To say, “I love you,” and not even recognize you.

How much of me could you understand?

The Jones family suffered from his infidelities and increasing fame, and from the pressures of being an interracial couple, even in supposedly emancipated Greenwich Village, where Hettie was met with lewd remarks. By the mid-’60s, the world — and LeRoi Jones — was moving on; he was becoming increasingly radical and torn about having a white wife. The assassination of Malcolm X in February 1965 shook him and contributed to his leaving Greenwich Village. He moved to Harlem and helped launch the Black Arts Movement, the literary ally of the Black Power movement. Within a few years, he changed his name to Amiri Baraka, remarried, and at times denied ever having had a previous wife or name. (Baraka died in 2014.)

Hettie Jones, meanwhile, remained in the Village, raising her daughters Kellie (a professor of art, archaeology, and African-American studies at Columbia University) and Lisa (an author, journalist, and screenwriter). She successfully led the effort to prevent the demolition of her apartment building by the Cooper Square Hotel, where a plaque now commemorates her and other residents, and began her own career as a writer and educator.

She has taught at the New School and the 92nd Street Y Poetry Center, chaired PEN America’s prison writing committee, and led a writing workshop at the New York State Correctional Facility for Women in Bedford Hills. Her children’s books have included How to Eat Your ABC’s: A Book About Vitamins and Living with Wolves. Jones assisted Rita Marley with the memoir No Woman No Cry and honored the achievements of Aretha Franklin, Billie Holiday, Mahalia Jackson, Bessie Smith, and Ma Rainey in Big Star Fallin’ Mama: Five Women in Black Music. Her 1997 collection of poems Drive, published in her early 60s, was named the best debut of the year by the Poetry Society of America.

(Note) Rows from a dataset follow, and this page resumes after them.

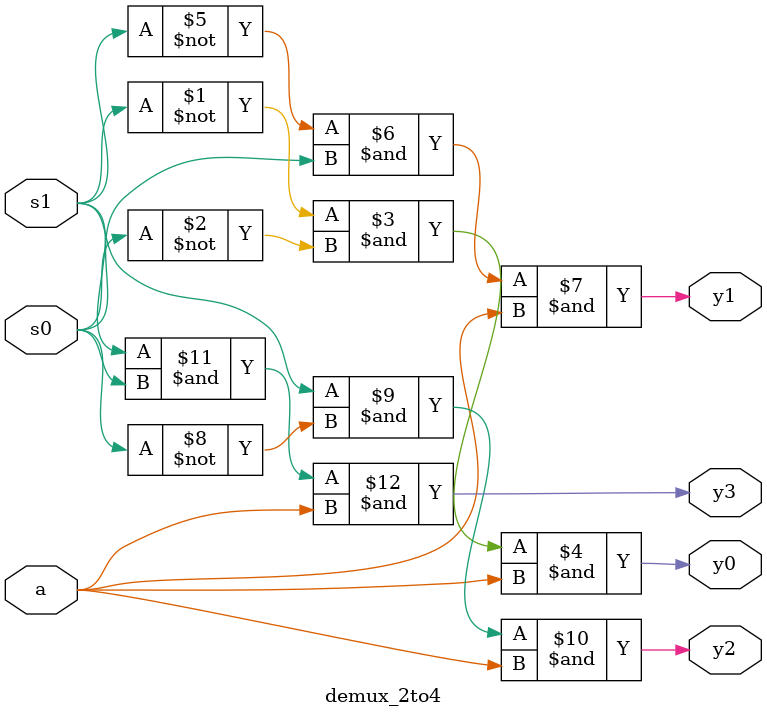
<source format=v>
`timescale 1ns / 1ps


module demux_1to2(
    input a, s0,
    output y0, y1);

assign y0 = (~(s0) & a);
assign y1 = (s0 & a);

endmodule

module demux_2to4(
    input a, s0, s1,
    output y0, y1, y2, y3);

assign y0 = (~s1)&(~s0)&a;
assign y1 = (~s1)&(s0)&a;
assign y2 = (s1)&(~s0)&a;
assign y3 = (s1)&(s0)&a;

endmodule
    
</source>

In 2016, she published Love, H., a book of letters between herself and the artist Helene Dorn, a correspondence that has helped her throughout most of her adult life.

“Growing up, I didn’t know that women did anything. We didn’t learn about the suffragists, not one bit. I wanted women to know that women could have intense friendships,” she told lennyletter.com, the newsletter co-founded by Lena Dunham.

“I went to the Cedar Bar and the guys were messing with me. I remember hanging out with this one guy and at one point I said, ‘Okay, I have to go home.’ He turned to me and said, ‘You mean we’re not going to make it?’ And I just looked at him and said, ‘No.’ What I wanted was myself and my ambitions and writing Helene.”